1 Pesquisa aprovada pelo Comitê de Ética em Pesquisa com Seres Humanos.
2 O Instituto Benjamin Constant (IBC) é um centro de referência nacional na área da deficiência visual, localizado na cidade do Rio de Janeiro. Para mais informações, ver www.ibc.gov.br
3 Sublinhamos que tomamos o termo devir em um sentido afim ao que Deleuze propõe na conversa com Parnet: "Devir é jamais imitar, nem fazer como, nem ajustar-se a um modelo,seja ele de justiça ou de verdade. Não há um termo de onde se parte, nem um ao qual se chega ou se deve chegar. Tampouco dois termos que se trocam. A questão "o que você está se tornando?" é particularmente estúpida. Pois à medida que alguém se torna, o que ele se torna muda tanto quanto ele próprio. Os devires não são fenômenos de imitação, nem de assimilação, mas de dupla captura, de evolução não paralela, núpcias entre dois reinos. As núpcias são sempre contra natureza. (...) Como os pássaros de Mozart: há um devir pássaro nessa música, mas tomado em um devir-música do pássaro, os dois formando um único devir, um único bloco, uma evolução a-paralela (
) Os devires (...) são atos que só podem estar contidos em uma vida e expressos em um estilo" (Deleuze & Parnet, 1998, p.3).

**Problema a resolver**
Estas afirmações concordam com o trecho do texto? 1. O Instituto Benjamin Constant fica na cidade de São Paulo. 2. Na citação de Deleuze, os devires são fenômenos de imitação. 3. A pesquisa foi aprovada pelo Comitê de Ética em Pesquisa com Seres Humanos. Responda sim ou não a cada uma e cite as palavras do trecho que decidem a resposta. Os registros não entram nesta atividade.

**Dados do exercício**
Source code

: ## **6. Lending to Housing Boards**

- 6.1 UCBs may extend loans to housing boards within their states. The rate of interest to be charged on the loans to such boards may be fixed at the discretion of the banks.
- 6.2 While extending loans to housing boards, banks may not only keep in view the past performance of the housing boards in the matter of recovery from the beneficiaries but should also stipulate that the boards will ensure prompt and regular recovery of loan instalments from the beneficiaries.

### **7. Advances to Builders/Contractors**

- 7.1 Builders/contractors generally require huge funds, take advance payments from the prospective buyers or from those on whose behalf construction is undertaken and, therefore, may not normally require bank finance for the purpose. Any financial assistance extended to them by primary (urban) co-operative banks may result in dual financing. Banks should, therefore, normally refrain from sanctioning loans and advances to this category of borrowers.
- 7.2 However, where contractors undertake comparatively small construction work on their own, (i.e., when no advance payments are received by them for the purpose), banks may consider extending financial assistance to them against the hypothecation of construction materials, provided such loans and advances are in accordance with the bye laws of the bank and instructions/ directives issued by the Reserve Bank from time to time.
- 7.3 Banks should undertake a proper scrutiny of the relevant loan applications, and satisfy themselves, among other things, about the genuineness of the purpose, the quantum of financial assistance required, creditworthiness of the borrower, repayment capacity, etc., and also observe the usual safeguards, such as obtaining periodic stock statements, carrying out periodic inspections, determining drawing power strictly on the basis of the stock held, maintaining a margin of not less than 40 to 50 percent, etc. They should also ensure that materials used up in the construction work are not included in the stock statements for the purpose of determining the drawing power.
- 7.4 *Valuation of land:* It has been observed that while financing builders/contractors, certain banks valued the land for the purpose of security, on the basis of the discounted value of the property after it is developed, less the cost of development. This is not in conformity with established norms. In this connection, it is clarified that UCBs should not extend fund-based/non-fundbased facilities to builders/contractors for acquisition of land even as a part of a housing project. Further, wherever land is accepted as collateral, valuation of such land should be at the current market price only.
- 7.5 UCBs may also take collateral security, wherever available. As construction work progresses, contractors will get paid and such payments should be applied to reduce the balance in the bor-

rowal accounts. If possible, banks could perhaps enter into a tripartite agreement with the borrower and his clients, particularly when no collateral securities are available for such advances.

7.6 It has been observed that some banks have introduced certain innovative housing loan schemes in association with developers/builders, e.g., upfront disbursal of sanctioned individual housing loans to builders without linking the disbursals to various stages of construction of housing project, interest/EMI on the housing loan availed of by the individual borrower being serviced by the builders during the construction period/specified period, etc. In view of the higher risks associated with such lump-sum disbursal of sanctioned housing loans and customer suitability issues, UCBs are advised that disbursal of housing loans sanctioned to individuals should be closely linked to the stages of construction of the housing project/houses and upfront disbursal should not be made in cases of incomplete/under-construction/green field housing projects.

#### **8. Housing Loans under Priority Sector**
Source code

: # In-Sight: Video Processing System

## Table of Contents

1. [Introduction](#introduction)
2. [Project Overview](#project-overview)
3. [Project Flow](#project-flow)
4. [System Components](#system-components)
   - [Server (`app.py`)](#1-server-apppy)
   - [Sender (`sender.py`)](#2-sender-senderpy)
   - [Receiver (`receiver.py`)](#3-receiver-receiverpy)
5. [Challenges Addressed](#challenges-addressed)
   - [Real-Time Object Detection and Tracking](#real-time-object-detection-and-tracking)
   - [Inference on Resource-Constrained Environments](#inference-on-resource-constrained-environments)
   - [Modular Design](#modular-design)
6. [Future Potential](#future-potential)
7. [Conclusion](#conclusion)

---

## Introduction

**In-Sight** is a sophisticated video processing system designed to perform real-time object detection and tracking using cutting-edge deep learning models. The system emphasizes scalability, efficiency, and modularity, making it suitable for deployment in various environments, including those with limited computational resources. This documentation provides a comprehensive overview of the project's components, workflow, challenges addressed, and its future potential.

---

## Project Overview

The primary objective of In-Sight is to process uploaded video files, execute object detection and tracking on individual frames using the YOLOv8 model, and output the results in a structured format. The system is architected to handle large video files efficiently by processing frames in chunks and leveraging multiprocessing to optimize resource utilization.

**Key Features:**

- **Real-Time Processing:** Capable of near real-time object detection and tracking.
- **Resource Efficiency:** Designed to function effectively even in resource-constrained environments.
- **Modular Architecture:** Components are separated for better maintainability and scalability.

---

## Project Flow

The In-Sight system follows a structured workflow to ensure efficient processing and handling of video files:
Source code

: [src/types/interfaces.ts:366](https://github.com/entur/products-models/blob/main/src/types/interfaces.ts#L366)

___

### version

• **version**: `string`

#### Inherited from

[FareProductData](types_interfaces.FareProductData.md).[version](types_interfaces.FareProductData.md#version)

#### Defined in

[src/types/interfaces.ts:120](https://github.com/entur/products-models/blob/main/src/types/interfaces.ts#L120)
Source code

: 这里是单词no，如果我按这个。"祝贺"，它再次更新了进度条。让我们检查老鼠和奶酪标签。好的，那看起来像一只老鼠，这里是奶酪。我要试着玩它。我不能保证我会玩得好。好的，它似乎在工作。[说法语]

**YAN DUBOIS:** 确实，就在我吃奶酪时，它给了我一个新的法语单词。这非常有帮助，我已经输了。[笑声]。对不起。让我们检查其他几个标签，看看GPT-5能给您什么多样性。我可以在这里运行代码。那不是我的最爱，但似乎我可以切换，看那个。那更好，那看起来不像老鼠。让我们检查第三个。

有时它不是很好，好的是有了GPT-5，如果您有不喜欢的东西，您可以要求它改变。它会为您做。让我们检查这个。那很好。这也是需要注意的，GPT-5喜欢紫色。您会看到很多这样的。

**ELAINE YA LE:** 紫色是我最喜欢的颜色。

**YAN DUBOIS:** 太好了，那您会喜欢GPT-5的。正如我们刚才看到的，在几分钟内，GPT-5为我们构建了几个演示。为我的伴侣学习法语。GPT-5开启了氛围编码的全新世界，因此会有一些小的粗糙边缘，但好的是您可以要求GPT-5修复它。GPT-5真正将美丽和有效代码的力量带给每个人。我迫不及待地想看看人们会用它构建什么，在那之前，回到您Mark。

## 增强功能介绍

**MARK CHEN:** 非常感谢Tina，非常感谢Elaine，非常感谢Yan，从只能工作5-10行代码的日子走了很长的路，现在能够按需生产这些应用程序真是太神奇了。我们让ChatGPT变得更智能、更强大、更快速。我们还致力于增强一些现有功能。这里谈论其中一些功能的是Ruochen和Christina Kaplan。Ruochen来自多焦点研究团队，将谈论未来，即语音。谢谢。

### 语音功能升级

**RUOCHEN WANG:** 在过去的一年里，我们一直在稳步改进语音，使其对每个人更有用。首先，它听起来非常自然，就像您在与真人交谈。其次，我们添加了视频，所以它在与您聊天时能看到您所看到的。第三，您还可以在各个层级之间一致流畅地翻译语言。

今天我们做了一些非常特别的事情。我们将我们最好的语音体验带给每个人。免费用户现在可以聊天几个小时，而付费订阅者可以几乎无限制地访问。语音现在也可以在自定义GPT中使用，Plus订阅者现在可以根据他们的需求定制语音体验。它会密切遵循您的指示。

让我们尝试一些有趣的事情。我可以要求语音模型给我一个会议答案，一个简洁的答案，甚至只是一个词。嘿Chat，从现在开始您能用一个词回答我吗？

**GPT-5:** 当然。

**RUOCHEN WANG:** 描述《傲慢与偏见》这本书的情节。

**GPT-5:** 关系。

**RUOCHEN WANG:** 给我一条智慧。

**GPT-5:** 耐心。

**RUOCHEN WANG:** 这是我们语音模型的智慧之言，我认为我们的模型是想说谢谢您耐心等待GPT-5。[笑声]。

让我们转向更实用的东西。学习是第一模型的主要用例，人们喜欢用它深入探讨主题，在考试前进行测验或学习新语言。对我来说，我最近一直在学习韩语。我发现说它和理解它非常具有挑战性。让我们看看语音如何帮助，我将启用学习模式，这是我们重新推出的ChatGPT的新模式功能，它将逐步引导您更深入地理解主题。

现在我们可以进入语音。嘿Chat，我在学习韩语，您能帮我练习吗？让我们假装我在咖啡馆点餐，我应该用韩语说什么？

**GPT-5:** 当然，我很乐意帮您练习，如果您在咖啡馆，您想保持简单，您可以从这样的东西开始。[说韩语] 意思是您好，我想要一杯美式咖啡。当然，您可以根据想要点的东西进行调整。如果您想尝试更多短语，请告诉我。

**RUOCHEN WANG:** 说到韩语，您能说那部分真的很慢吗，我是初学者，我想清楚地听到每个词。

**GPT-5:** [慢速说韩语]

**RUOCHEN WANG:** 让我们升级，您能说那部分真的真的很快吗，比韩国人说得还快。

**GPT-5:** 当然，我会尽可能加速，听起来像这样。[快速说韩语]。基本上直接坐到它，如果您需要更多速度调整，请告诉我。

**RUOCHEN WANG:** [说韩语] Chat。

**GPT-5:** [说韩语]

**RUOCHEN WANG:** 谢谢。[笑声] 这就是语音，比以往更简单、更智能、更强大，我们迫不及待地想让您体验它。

**Resultado da tarefa**
1. Não: "localizado na cidade do Rio de Janeiro".
2. Não: "Os devires não são fenômenos de imitação, nem de assimilação, mas de dupla captura".
3. Sim: "Pesquisa aprovada pelo Comitê de Ética em Pesquisa com Seres Humanos."